It Takes Persistence, Networking to Make the Cut in Sports Industry

YOUNGSTOWN, Ohio – Robert Zullo, Westminster College’s sports management program coordinator, had a rude awakening when he tried to pursue a career in sports. On Wednesday evening, he passed along some of his wisdom during a video conference for the Youngstown chapter of Score.

Zullo, a former high school basketball player, grew up an avid sports fan. He began applying for internships in sports management toward the end of his undergraduate studies at the University of Virginia. But he was met with rejection letter after rejection letter.

That was until he was offered an internship at the Virginia Military Institute, which paid just $1,000 for 10 months of work. It was Zullo’s first experience with how difficult it is to enter and retain a career in sports management.

“If I didn’t take that position, somebody else would have and I wouldn’t have ended up on this journey,” Zullo said.

Zullo’s internship at VMI was the first step on his way to a career in sports. In his career, he’s made stops at the University of North Carolina, University of Georgia, Virginia Tech and James Madison. Eventually, he settled down at Westminster.

While the industry is continuously changing, so is the perception of sports management in the classroom, he told viewers.

Ohio University was the first school to provide a Sports Management curriculum. It combined aspects of physical education, business, history and communications. This led to national debates in academia on what the new field’s focus should be.

Eventually, the core concepts of the field were established, he said. Ethics, finance and economics, law, management, marketing and media, sociology and psychology became the focus nationwide. 

“One of the things nobody really thought about was facility and events,” Zullo said. “So even though the core has been established, it continues to evolve on a regular basis.”

Writing, sales, promotions, attention to detail and the ability to work with numbers are all skills necessary to landing a job in sports management, he said. He also said maintaining a competitive nature will be necessary to getting a foot in the door.

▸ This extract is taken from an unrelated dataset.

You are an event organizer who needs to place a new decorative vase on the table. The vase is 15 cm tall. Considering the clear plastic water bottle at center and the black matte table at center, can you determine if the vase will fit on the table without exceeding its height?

He emphasized the importance of networking in sports, drawing from his personal experience with his VMI internship. The associate athletic director at VMI was the one who recommended a North Carolina’s graduate program, and Zullo’s resume started to build from there.

“Whenever you’re at a conference, see if there’s a career fair so you can drop resumes off and do some small talk with the people that will ultimately look at it,” Zullo said.

Sports elicits an emotion in fans, he said. Many fans aspire for careers in the industry, such as becoming the next general manager of the Pittsburgh Steelers or similar positions, he said. But the reality is many will find careers in other sports-related fields.

Sports agencies, apparel, campus recreation and college sports are all options for someone who doesn’t make it to the highest levels of sports management, Zullo said. Nonprofit groups such as Big Brothers Big Sisters of America also hire people with sports backgrounds.

“I don’t skate to where the puck is. I skate to where it’s going,” Zullo said, quoting Hockey Hall of Famer Wayne Gretzky.

The key to working in sports management, he added, is thinking outside of the box. He expects the increased use of analytics will play a role in the sports industry as that trend continues to expand.

“Tom Brady is irreplaceable,” Zullo said. “If you can find ways to generate revenue for your organization, you’re irreplaceable.”